Я побывал на таком семинаре. Его вел кто-то из высших чиновников министерства внешней торговли и промышленности. Если бы не знать, что находишься в учебном заведении, то можно было бы подумать, что идет сессия какого-либо органа ООН. Такое впечатление вызывалось содержанием и формой обсуждения проблем.
– Политический или экономический лидер должен обладать истинно японским духом, – сказал далее ректор школы. – Для этого слушатели занимаются традиционной японской каллиграфией, постигают «чайную церемонию», икебану.

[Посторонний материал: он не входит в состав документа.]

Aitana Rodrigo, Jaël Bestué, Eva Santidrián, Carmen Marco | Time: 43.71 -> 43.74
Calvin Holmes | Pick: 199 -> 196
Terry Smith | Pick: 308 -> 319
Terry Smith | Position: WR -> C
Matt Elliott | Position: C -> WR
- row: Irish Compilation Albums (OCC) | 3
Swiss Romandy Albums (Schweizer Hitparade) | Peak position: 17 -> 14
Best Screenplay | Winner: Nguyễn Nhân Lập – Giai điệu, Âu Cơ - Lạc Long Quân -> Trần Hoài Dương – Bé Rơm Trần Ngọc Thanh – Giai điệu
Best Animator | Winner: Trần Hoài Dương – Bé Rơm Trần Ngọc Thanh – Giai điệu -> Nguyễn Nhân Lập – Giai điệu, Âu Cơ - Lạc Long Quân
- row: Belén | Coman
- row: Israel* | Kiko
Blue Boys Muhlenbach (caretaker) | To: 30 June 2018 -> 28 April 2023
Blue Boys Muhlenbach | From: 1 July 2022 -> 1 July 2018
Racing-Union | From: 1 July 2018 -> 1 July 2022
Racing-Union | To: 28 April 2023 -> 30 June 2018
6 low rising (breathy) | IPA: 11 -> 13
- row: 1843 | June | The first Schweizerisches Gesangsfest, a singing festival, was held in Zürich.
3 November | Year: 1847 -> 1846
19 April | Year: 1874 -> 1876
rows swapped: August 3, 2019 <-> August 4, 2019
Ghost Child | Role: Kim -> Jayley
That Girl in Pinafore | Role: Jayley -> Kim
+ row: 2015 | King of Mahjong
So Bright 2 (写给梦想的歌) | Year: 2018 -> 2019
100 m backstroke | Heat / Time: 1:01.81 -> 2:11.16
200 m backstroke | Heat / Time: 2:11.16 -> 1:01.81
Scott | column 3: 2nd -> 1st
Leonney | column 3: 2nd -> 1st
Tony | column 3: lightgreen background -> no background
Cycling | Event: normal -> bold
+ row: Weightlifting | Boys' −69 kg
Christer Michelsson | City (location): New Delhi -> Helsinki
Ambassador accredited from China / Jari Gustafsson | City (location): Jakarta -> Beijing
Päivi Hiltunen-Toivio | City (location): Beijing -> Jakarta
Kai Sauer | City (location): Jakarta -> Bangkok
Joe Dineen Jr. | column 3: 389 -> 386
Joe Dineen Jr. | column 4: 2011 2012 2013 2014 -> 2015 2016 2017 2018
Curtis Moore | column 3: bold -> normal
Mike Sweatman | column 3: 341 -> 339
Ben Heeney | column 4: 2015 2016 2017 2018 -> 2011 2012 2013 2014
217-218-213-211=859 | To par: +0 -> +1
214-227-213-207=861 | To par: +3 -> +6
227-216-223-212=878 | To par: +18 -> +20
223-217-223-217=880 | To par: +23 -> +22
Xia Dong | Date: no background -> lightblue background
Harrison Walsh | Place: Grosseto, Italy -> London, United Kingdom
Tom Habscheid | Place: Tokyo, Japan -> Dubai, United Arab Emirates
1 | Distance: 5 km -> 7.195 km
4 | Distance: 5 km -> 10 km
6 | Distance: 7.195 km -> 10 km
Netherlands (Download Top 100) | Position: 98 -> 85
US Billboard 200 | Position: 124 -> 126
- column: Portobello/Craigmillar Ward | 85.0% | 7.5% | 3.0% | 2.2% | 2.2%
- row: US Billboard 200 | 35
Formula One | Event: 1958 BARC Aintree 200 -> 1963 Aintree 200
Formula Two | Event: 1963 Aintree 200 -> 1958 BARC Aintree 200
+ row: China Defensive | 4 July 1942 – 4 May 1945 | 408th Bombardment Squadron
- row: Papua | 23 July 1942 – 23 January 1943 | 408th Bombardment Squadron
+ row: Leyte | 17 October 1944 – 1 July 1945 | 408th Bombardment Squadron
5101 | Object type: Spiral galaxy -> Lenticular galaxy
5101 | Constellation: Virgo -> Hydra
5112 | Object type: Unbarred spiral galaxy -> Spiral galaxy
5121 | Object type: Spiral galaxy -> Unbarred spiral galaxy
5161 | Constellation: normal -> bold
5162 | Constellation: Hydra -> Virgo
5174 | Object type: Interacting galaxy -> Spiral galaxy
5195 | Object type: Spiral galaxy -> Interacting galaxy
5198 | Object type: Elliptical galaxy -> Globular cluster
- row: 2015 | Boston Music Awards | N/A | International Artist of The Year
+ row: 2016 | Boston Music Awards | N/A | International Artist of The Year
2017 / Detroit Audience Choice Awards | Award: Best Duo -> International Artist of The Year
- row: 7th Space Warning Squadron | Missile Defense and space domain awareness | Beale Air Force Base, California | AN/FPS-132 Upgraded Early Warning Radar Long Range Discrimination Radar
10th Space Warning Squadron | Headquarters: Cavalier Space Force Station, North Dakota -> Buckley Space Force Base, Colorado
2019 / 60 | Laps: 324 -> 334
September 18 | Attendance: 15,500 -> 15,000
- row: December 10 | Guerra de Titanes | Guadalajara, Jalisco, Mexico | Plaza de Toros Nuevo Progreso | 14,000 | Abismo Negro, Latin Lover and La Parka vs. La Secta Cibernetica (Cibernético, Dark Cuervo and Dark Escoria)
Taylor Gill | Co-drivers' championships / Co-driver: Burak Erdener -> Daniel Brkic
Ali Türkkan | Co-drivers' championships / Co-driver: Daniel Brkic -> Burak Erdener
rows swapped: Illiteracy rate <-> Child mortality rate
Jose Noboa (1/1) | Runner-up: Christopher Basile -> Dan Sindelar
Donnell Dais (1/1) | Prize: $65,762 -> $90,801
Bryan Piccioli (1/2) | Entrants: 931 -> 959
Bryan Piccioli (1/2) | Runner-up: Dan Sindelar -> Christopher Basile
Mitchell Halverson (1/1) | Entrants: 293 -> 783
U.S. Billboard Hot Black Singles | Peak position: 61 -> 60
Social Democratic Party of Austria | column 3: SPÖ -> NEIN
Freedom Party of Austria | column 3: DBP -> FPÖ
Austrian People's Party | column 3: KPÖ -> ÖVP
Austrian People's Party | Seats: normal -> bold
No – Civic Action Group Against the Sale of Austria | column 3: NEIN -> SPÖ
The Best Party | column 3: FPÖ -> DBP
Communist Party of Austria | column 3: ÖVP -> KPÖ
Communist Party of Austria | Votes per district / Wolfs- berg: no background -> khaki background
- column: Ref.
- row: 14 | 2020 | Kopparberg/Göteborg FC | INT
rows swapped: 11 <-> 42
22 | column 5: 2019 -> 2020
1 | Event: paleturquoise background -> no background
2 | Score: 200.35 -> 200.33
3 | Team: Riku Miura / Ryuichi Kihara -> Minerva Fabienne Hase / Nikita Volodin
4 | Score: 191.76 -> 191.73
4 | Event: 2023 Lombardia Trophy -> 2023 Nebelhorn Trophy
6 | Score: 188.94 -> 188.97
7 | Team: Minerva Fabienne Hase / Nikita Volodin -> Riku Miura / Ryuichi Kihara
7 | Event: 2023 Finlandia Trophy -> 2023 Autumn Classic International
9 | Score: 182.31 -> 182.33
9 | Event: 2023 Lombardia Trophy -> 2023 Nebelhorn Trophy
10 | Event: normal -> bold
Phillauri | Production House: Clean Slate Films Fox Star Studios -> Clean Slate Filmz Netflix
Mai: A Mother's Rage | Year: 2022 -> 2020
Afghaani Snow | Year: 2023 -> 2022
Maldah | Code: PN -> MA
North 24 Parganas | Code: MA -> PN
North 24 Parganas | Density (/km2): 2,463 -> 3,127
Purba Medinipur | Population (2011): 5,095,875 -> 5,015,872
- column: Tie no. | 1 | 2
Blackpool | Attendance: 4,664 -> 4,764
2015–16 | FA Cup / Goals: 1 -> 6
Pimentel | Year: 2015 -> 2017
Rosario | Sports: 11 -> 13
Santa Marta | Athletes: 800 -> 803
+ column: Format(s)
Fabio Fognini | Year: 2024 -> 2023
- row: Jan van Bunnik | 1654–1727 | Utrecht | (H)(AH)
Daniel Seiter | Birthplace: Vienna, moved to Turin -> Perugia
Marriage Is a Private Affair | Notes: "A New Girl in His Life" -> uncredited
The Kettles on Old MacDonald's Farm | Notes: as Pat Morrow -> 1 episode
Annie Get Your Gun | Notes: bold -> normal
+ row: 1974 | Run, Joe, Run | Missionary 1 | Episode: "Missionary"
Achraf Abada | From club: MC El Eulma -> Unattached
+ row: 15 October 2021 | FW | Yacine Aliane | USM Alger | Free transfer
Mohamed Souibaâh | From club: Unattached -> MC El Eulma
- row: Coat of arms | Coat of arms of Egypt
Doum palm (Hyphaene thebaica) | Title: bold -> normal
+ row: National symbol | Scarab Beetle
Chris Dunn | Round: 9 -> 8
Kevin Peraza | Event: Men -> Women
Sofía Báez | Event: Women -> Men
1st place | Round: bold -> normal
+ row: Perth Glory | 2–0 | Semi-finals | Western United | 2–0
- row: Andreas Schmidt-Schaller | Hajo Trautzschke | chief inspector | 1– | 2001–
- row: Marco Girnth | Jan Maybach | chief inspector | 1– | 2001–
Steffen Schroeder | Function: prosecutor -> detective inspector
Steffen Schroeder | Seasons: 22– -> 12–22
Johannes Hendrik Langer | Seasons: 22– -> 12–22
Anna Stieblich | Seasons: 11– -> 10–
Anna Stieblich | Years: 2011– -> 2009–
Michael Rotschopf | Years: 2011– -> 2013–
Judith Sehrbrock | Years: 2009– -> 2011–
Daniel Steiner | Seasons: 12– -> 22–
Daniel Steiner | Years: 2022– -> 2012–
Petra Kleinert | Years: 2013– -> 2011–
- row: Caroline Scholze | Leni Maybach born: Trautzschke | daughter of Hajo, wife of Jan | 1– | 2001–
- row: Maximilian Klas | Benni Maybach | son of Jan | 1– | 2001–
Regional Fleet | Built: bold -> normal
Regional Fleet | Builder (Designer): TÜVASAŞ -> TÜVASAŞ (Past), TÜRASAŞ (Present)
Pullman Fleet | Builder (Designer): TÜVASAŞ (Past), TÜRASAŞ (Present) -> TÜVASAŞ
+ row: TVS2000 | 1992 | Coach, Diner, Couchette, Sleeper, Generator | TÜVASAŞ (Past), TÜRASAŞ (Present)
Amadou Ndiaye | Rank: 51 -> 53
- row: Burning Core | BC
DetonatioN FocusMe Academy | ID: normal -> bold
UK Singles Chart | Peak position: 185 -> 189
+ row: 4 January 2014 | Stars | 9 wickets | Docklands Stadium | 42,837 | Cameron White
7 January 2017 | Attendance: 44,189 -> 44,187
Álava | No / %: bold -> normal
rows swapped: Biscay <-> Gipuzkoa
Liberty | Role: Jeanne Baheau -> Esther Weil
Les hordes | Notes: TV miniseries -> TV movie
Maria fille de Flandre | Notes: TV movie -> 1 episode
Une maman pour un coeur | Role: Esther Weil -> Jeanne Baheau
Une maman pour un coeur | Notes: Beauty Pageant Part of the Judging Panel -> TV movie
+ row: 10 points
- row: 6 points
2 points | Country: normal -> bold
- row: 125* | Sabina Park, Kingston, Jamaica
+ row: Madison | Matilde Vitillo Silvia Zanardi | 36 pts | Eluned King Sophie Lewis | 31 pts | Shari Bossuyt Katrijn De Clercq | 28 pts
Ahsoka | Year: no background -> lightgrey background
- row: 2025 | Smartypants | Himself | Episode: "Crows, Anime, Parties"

Я вспомнил выпущенную накануне парламентских выборов пропагандистскую брошюру о премьер-министре Накасонэ. На самой крупной фотографии в брошюре премьер-министр был изображен с палитрой в руках перед мольбертом. Премьер-министр мог бы позировать фотографу и за составлением икебаны. Дело ведь не в занятии, а в образе, который принимает политик в глазах избирателей. Добропорядочностью, солидностью, просвещенностью веяло от снимка в брошюре. Не проголосовать за такого почитателя искусств значило бы изменить здравому смыслу.
– Физическое воспитание – один из двух обязательных предметов, – продолжал объяснять ректор Хисака-до. – Физическому воспитанию отводятся ежедневно 90 минут. Лидер – будь то премьер-министр или глава корпорации – должен обладать крепким здоровьем, выносливостью.
Что верно, то верно: надо быть поистине закаленным марафонцем, чтобы выдержать избирательную кампанию, длящуюся обычно месяц. Я не раз ездил с японскими премьер-министрами в предвыборные поездки. Восемь часов пути в автобусе. Пять-шесть выступлений в разных городах с крыши автобуса. Пресс-конференции для журналистов. Более тысячи рукопожатий с избирателями. И почти все время на ногах с поднятой для приветствия рукой и жизнерадостной улыбкой на лице.